▸ **Selected extract**:
• • • • • • •

Scientists have found a new life form in the most unexpected place
Scientists have discovered a new class of infectious agents. According to Scientific American, a research team spotted rouge bits of RNA colonizing bacteria.
The most surprising thing about the discovery, aside from the novelty of the life forms, is where the researchers found them: the bacteria in humans’ gut and mouth.
They published their results in a preliminary paper that has shaken the scientific world, even before the peer-reviewed version is out.
According to Science magazine, the research team behind the discovery was from Stanford University and uncovered nearly 1000 types of agents.
These bacteria colonizers, which the research team has called obelisks, may not fall under the category of other RNA-based agents like Viruses and Viroids.
Viruses and Viroids are RNA-based organisms that depend on a host to reproduce. The difference between them is the protein coat outside viruses. Viroids are single circles of RNA that cannot survive outside their hots’ cells.
Conversely, obelisks have the distinctive shape their name suggests, and some can create proteins and replicate, something viroids cannot do. So they are more complex.
Computational biologist Simon Roux of the DOE Joint Genome Institute told Science that the team had a very “creative” approach. Roux published a paper last year suggesting the existence of viroids of similar agents in bacteria.
The Stanford team developed software to search for sequences of RNA that could form circles, the shape of viruses and viroids, in databases of human microbiota genes.
Instead, they found this new form of agent everywhere. According to Science Alert, the team spotted obelisks inside bacteria as common as Streptococcus Sanguinis, a human mouth microbe.
Science magazine said they found obelisks in 7% of human gut bacteria and half the bacteria in the human mouth. Scientific American also analyzed the microbiome data from 472 humans and found obelisks in 10% of them.
Researchers are still surprised at the discovery and wonder how to classify the new RNA-based forms. “It’s insane,” Mark Peifer, a cell and developmental biologist at the University of North Carolina at Chapel Hill, told Science.

• • • • • • •

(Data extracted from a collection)
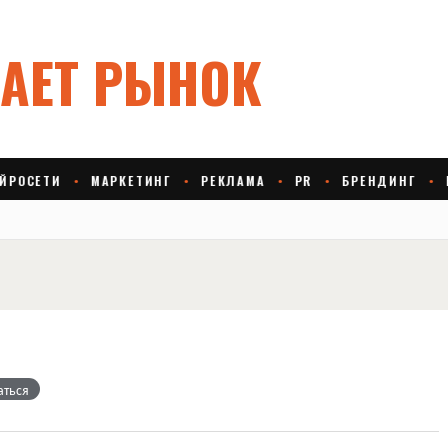
аться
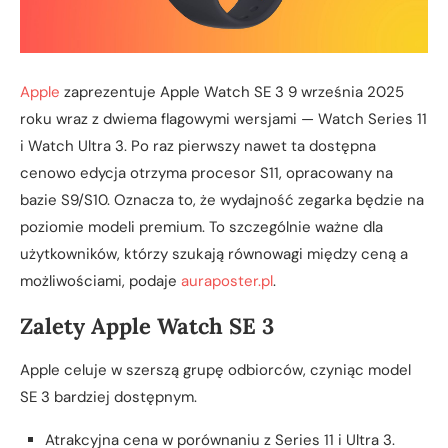
Apple
zaprezentuje Apple Watch SE 3 9 września 2025
roku wraz z dwiema flagowymi wersjami — Watch Series 11
i Watch Ultra 3. Po raz pierwszy nawet ta dostępna
cenowo edycja otrzyma procesor S11, opracowany na
bazie S9/S10. Oznacza to, że wydajność zegarka będzie na
poziomie modeli premium. To szczególnie ważne dla
użytkowników, którzy szukają równowagi między ceną a
możliwościami, podaje
auraposter.pl
.
Zalety Apple Watch SE 3
Apple celuje w szerszą grupę odbiorców, czyniąc model
SE 3 bardziej dostępnym.
Atrakcyjna cena w porównaniu z Series 11 i Ultra 3.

• • • • • • •

▸ **Task set**:
(a) In the article about obelisks, what makes obelisks more complex than viroids?
(b) Retype the passage from the article about obelisks, starting with "The most surprising" and going on through "Viruses and Viroids.".

▸ **Per-task answers**:
(a) Some obelisks can create proteins and replicate, which viroids cannot do. That ability makes them more complex.

(b)
The most surprising thing about the discovery, aside from the novelty of the life forms, is where the researchers found them: the bacteria in humans’ gut and mouth.
They published their results in a preliminary paper that has shaken the scientific world, even before the peer-reviewed version is out.
According to Science magazine, the research team behind the discovery was from Stanford University and uncovered nearly 1000 types of agents.
These bacteria colonizers, which the research team has called obelisks, may not fall under the category of other RNA-based agents like Viruses and Viroids.